Os Sábios ensinaram: Em casos de direito monetário, diz-se: O julgamento envelheceu, isto é, esta questão é muito difícil e requer exame, mas em casos de direito capital, não se diz: O julgamento envelheceu.
מַאי ״נִזְדַּקֵּן הַדִּין״? אִילֵּימָא קַשׁ דִּינָא, אִיפְּכָא מִיבַּעְיָא לֵיהּ! אָמַר רַב הוּנָא בַּר מָנוֹחַ מִשְּׁמֵיהּ דְּרַב אַחָא בְּרֵיהּ דְּרַב אִיקָא: אֵיפוֹךְ. רַב אָשֵׁי אָמַר: לְעוֹלָם לָא תֵּיפוֹךְ, וּמַאי ״נִזְדַּקֵּן הַדִּין״ – חֲכַם דִּינָא.
A Guemará pergunta: Qual é o significado de: O julgamento envelheceu? Se dissermos que a intenção é: O julgamento envelheceu, isto é, levou um tempo prolongado, mas requer deliberações adicionais, nesse caso, ele deveria dizer o contrário, pois é mais crucial estender as deliberações em casos de pena capital do que em casos de direito monetário. Rav Huna bar Manoaḥ disse em nome de Rav Aḥa, filho de Rav Ika: Inverta a declaração, e diga que em casos de direito monetário não se diz: O julgamento envelheceu, mas em casos de pena capital se diz isso. Rav Ashi disse: Na verdade, não inverta isso. E qual é o significado de: O julgamento envelheceu? Significa que o julgamento se tornou sábio, como um ancião que adquiriu sabedoria. Em outras palavras, as deliberações se esgotaram, e é hora de votar um veredito.
מֵיתִיבִי: גָּדוֹל שֶׁבַּדַּיָּינִין אוֹמֵר ״נִזְדַּקֵּן הַדִּין״. אִי אָמְרַתְּ בִּשְׁלָמָא חֲכַם דִּינָא, הַיְינוּ דְּאָמַר גָּדוֹל. אֶלָּא אִי אָמְרַתְּ קַשׁ דִּינָא, לָא סַגִּיא דְּלָא אָמַר גָּדוֹל? כַּסּוֹפֵי הוּא דְּקָא מְיכַסֵּיף נַפְשֵׁיהּ?
A Guemará levanta uma objeção à primeira explicação a partir de uma baraita: Em uma situação em que eles não chegaram a uma decisão, o maior entre os juízes diz: O julgamento envelheceu. A Guemará explica a objeção: Concedido, se você disser que isso significa: O julgamento tornou-se sábio, isso explicaria por que a baraita afirma que o maior juiz diz essa declaração, pois chegar a um veredito é uma honra para o tribunal e, consequentemente, o maior do tribunal deve ser aquele a anunciá-lo. Mas se você disser que isso significa: O julgamento envelheceu, não é suficiente que o maior entre os juízes em particular não diga isso? Deve ele se humilhar declarando que eles não conseguem chegar a um veredito?

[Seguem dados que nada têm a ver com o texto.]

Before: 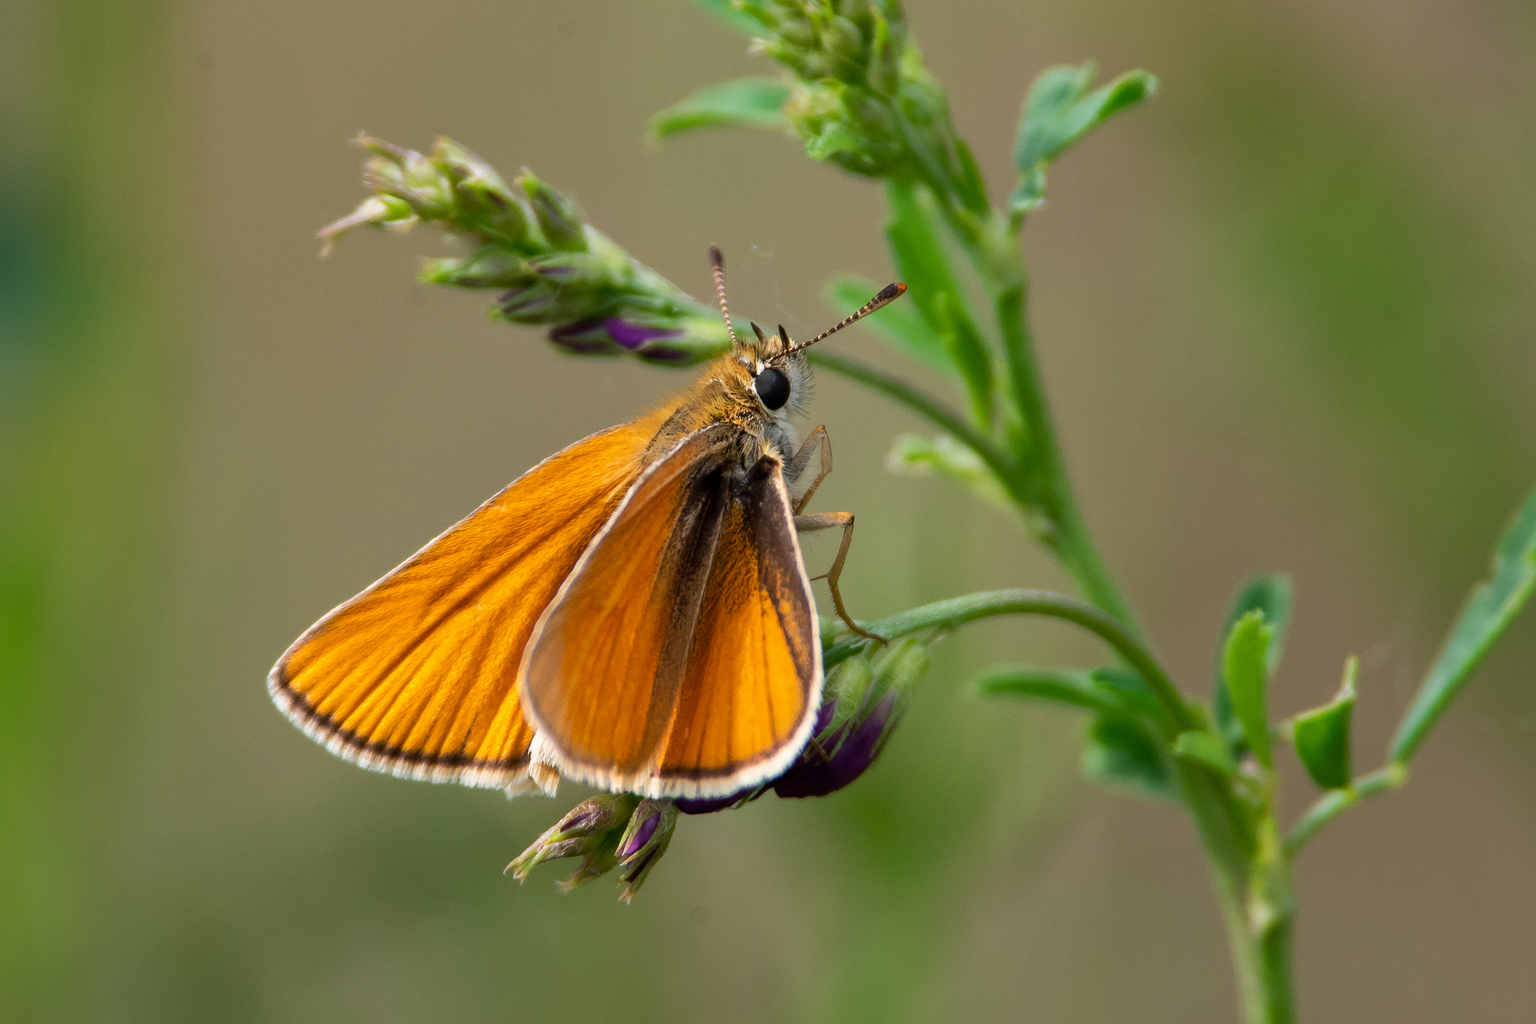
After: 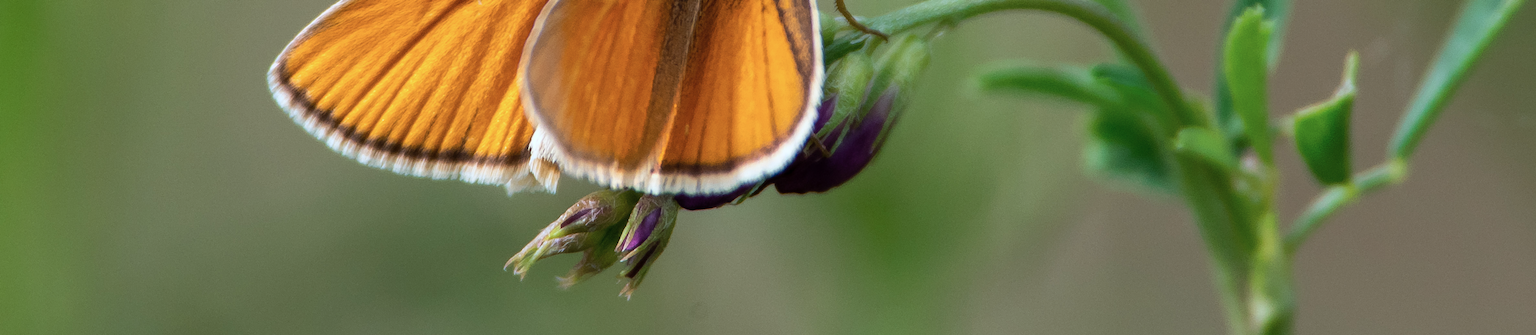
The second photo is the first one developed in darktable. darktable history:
crop and rotate: top 59.065%, bottom 8.175%
contrast brightness saturation: saturation -0.06
color correction: highlights a* -4.11, highlights b* -10.75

אִין. אֵינוֹ דּוֹמֶה מִתְבַּיֵּישׁ מֵעַצְמוֹ, לְמִתְבַּיֵּישׁ מֵאֲחֵרִים.
A Gemara responde: Sim, o maior dos juízes também deve anunciar que o tribunal não consegue chegar a um veredito. Ser envergonhado por si mesmo não é comparável a ser envergonhado por outros. Portanto, é preferível que o maior dos juízes declare essa conclusão, em vez de um dos juízes mais jovens a declarar.
אִיכָּא דְּאָמְרִי: אִי אָמְרַתְּ בִּשְׁלָמָא קַשׁ דִּינָא, הַיְינוּ דְּאֵינוֹ דּוֹמֶה מִתְבַּיֵּישׁ מֵעַצְמוֹ לְמִתְבַּיֵּישׁ מֵאֲחֵרִים. אֶלָּא אִי אָמְרַתְּ חֲכַם דִּינָא, גָּדוֹל אַשְׁבּוֹחֵי מַשְׁבַּח נַפְשֵׁיהּ? וְהָכְתִיב: ״יְהַלֶּלְךָ זָר וְלֹא פִיךָ״!
Alguns dizem que levantaram uma objeção à segunda explicação: Concedido, se você disser que isso significa: O julgamento envelheceu, isso seria a razão pela qual o maior o declara, porque envergonhar-se diante de si mesmo não é comparável a envergonhar-se diante dos outros. Mas se você disser que isso significa: O julgamento tornou-se sábio, deveria o maior juiz louvar a si mesmo? Mas não está escrito: “Que outro homem o louve, e não a sua própria boca, um estranho, e não os seus próprios lábios” (Provérbios 27:2)?
שָׁאנֵי מִילְּתָא דְּבֵי דִינָא, דְּאַגָּדוֹל רַמְיָא. כְּדִתְנַן: גָּמְרוּ אֶת הַדָּבָר, הָיוּ מַכְנִיסִין אוֹתָן. גָּדוֹל שֶׁבַּדַּיָּינִין אוֹמֵר: ״אִישׁ פְּלוֹנִי אַתָּה זַכַּאי״, ״אִישׁ פְּלוֹנִי אַתָּה חַיָּיב״.
A Guemará responde: Uma questão do tribunal é diferente, pois sua administração incumbe ao maior dos juízes. Como aprendemos em uma mishná (29a): Quando terminavam de deliberar o assunto, faziam entrar os litigantes. O maior dos juízes dizia: Fulano, você está isento de pagar; ou: Fulano, você é responsável por pagar.